More recently though, it’s Alex’s own work that is really carrying the weight. Working primarily with high karat gold and oxidized sterling silver, his unique pieces offer a bold color contrast that highlights gemstones he cuts himself. Inspired by the wrought aesthetic of blacksmithing and a childhood love for stories about the Lost City of Atlantis, Alex describes his work as appearing to be from an advanced civilization lost to history. “When I was first trying to figure out how to market myself, people kept telling me I needed to tell a story. But I thought my story was boring. Then I realized the story didn’t need to necessarily be true,” he says. Imbuing each of his pieces with a magic power, Alex taps into his love for myths and fables as well as his playful take on himself as an artist.

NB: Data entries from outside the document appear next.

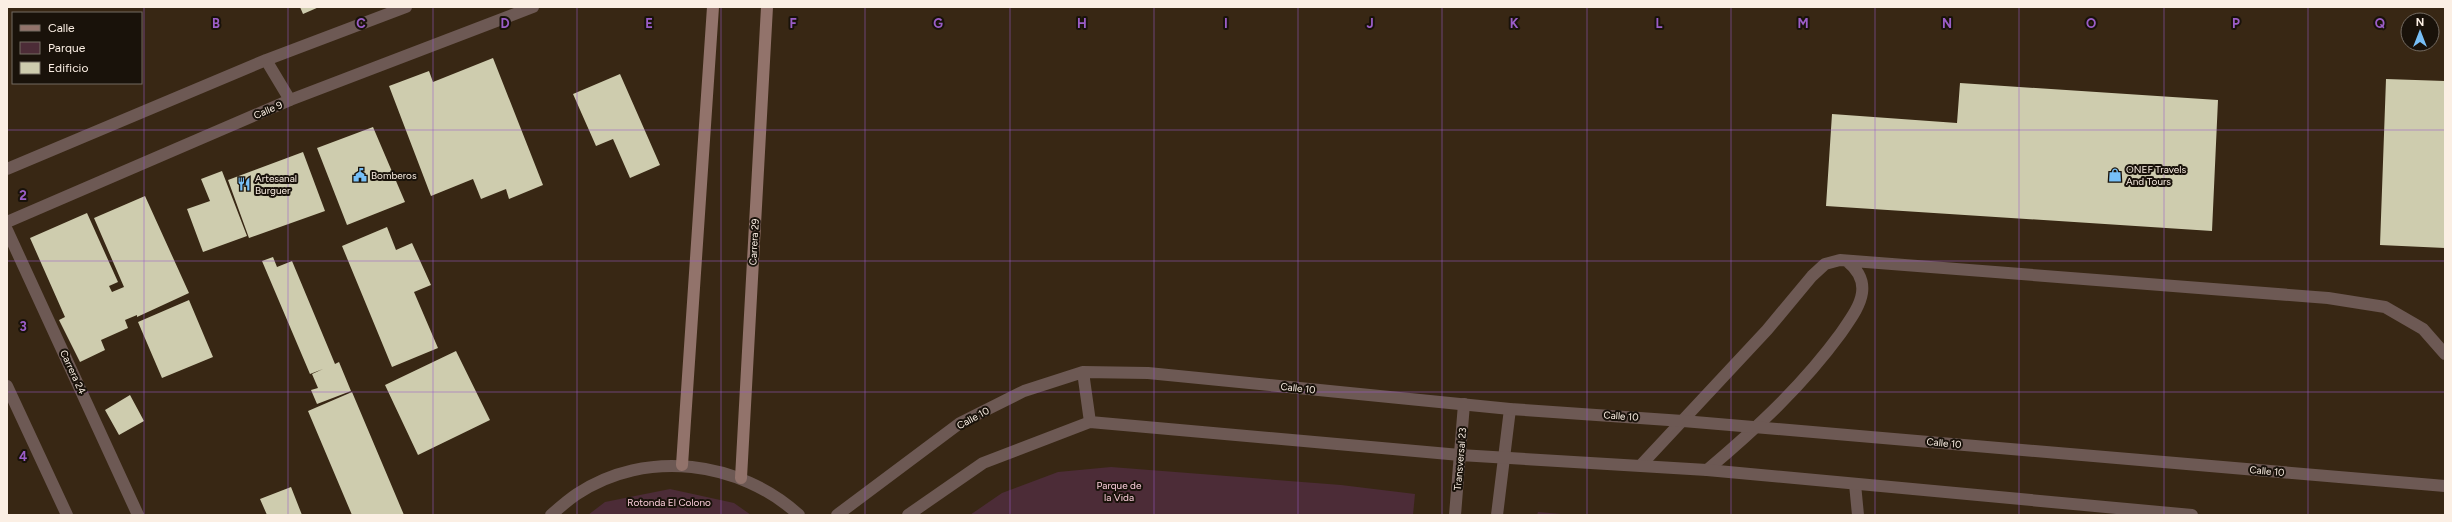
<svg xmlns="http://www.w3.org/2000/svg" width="2452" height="522" viewBox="0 0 2452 522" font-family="Figtree,sans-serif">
<rect width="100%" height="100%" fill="#382714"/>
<path fill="#4c2c37" d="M1111,467L1341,485L1415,494L1413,515H970L1002,493L1058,472Z
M670,489L734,503L751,515H588L605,502Z
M1538,512L1573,515H1537Z"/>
<path fill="#ceccae" d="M300,7H319L303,14Z
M493,58L543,185L509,199L506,189L481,199L473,179L431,196L389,86L429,71L433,82Z
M620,74L660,165L630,178L613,139L596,146L573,94Z
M2386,79L2445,81V248L2380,245Z
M1960,83L2218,100L2212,231L1826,206L1832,114L1957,123Z
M373,127L405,202L347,225L317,148Z
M303,152L325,211L249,238L228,180Z
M222,171L247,236L203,252L187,209L210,201L201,179Z
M145,196L189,293L137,317V315L125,320L128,328L101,340L105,350L80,362L59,320L65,317L30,238L87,213L118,282L109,286L112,292L124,287L94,218Z
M387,227L396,250L412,243L431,285L414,292L438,348L392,367L342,246Z
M273,257L277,267L292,261L335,364L339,362L351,391L317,404L311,390L318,388L312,374L323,369L310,374L262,261Z
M189,300L213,357L162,378L138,322Z
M456,351L490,420L418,455L385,385Z
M352,392L404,515H352L308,411Z
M130,395L144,421L119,435L105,410Z
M291,487L302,515H267L260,499Z"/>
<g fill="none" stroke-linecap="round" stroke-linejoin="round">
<path stroke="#6d5954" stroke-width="12" d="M1641,465L1767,330L1812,276L1825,264L1840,260L2328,298L2385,307L2423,329L2445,354
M1707,470C1757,428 1803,385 1841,333C1849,321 1860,307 1862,293C1864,279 1857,269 1847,261
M1855,484L1858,515"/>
<path stroke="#6d5954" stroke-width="12" d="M266,60L290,100
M7,169L266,60L406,7
M7,222L290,100L533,7
M7,230L138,515
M7,386L67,515
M1455,515L1464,404
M1497,515L1510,409"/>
<path stroke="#6d5954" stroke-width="12" d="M1083,372L1090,422
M551,515C559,508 568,500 577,494C646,448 740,461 799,515
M837,515L960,423L1024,391L1083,372L1148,373L1510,409L1683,421L2445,486
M908,515L983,463L1090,422L1460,455L1707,470L2192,515"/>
<path stroke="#92736b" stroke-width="12" d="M682,465L713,7
M741,478L767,7"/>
</g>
<path fill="none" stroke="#9b5dc8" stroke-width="1" stroke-opacity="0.55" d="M144,7V515M288,7V515M433,7V515M577,7V515M721,7V515M865,7V515M1010,7V515M1154,7V515M1298,7V515M1442,7V515M1587,7V515M1731,7V515M1875,7V515M2019,7V515M2164,7V515M2308,7V515M7,130H2445M7,261H2445M7,392H2445"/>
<defs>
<g id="civic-bare" transform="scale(1.08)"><path d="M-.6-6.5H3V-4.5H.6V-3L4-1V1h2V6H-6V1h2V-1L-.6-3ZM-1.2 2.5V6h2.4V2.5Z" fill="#77bff7" stroke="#19120a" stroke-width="2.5" paint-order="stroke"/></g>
<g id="shop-bare" transform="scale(1.08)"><path d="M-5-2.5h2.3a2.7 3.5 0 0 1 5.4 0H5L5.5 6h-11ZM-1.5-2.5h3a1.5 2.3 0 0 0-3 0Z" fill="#77bff7" stroke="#19120a" stroke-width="2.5" paint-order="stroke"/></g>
<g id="restaurant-bare" transform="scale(1.08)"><path d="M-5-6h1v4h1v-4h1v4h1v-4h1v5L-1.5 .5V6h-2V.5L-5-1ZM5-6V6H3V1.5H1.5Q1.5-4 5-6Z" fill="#77bff7" stroke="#19120a" stroke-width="2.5" paint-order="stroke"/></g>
</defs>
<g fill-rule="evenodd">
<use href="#civic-bare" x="360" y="175"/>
<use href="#shop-bare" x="2115" y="175"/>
<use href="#restaurant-bare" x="244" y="184"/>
</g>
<g text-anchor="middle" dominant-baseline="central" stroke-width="4" stroke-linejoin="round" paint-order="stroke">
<g font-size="10" fill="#fbefe4" stroke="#19120a">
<text transform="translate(268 110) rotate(-23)">Calle 9</text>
<text transform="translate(754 242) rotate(-87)">Carrera 29</text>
<text transform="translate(73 372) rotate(65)">Carrera 24</text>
<text transform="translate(1298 388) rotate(6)">Calle 10</text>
<text transform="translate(1621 416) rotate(4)">Calle 10</text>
<text transform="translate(973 418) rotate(-29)">Calle 10</text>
<text transform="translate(1944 443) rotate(5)">Calle 10</text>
<text transform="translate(1460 459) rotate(-85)">Transversal 23</text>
<text transform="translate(2267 471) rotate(5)">Calle 10</text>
</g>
<g font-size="10" fill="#fbefe4" stroke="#19120a" text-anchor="start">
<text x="2126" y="169">ONEF Travels<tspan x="2126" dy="12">And Tours</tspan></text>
<text x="371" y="175">Bomberos</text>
<text x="255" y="178">Artesanal<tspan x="255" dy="12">Burguer</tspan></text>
</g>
<g font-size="10" fill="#fdcfdc" stroke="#19120a">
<text x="1119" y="485">Parque de<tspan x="1119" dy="12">la Vida</tspan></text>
<text x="669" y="502">Rotonda El Colono</text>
</g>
</g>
<g font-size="13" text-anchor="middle" font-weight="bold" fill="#9b5dc8" stroke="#19120a" stroke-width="4" stroke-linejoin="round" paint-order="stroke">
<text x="216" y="28">B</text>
<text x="361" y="28">C</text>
<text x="505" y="28">D</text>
<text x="649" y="28">E</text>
<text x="793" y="28">F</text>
<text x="938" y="28">G</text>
<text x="1082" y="28">H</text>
<text x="1226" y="28">I</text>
<text x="1370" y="28">J</text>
<text x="1514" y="28">K</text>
<text x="1659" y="28">L</text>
<text x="1803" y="28">M</text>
<text x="1947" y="28">N</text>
<text x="2091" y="28">O</text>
<text x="2236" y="28">P</text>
<text x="2380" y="28">Q</text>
<text x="23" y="200">2</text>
<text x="23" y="331">3</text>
<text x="23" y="461">4</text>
</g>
<rect width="2452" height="522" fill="none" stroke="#fbefe4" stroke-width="16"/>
<rect x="12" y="12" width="130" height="72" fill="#19120a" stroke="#736a61"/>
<rect x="20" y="25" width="20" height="6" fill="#92736b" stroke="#736a61"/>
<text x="48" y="32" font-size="12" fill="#fbefe4">Calle</text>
<rect x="20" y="42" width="20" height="12" fill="#4c2c37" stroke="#736a61"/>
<text x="48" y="52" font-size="12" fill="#fbefe4">Parque</text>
<rect x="20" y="62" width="20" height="12" fill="#ceccae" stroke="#736a61"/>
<text x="48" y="72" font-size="12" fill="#fbefe4">Edificio</text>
<g transform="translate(2420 32)"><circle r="19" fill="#19120a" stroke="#736a61"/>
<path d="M0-3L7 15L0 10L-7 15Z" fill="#77bff7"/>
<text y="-6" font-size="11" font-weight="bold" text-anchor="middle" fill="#fbefe4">N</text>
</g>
</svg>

When he’s not behind the bench, Alex can be found hosting workshops all over the country. Deeming his jewelry-making to be a solo pursuit, he views education and teaching as the antidote, providing him with a larger sense of community. “I’m not someone who keeps secrets about my techniques. I’ll answer any question anyone has about how I made something. I like to help beginners because I know what that’s like,” he says. His most popular class to date is called “Gold On a Budget,” helping students to take small amounts of the precious metal and stretch them to create pieces with the maximum appearance of gold at a minimal price.
In looking to the future, Alex hopes to continue to combine teaching and creating with a dream of opening a large shared studio space in Durango, Colorado. “I want to help young people discover this thing that I love so much,” he says. “I want to show people that this is possible. You can make not only a living but a life being creative.”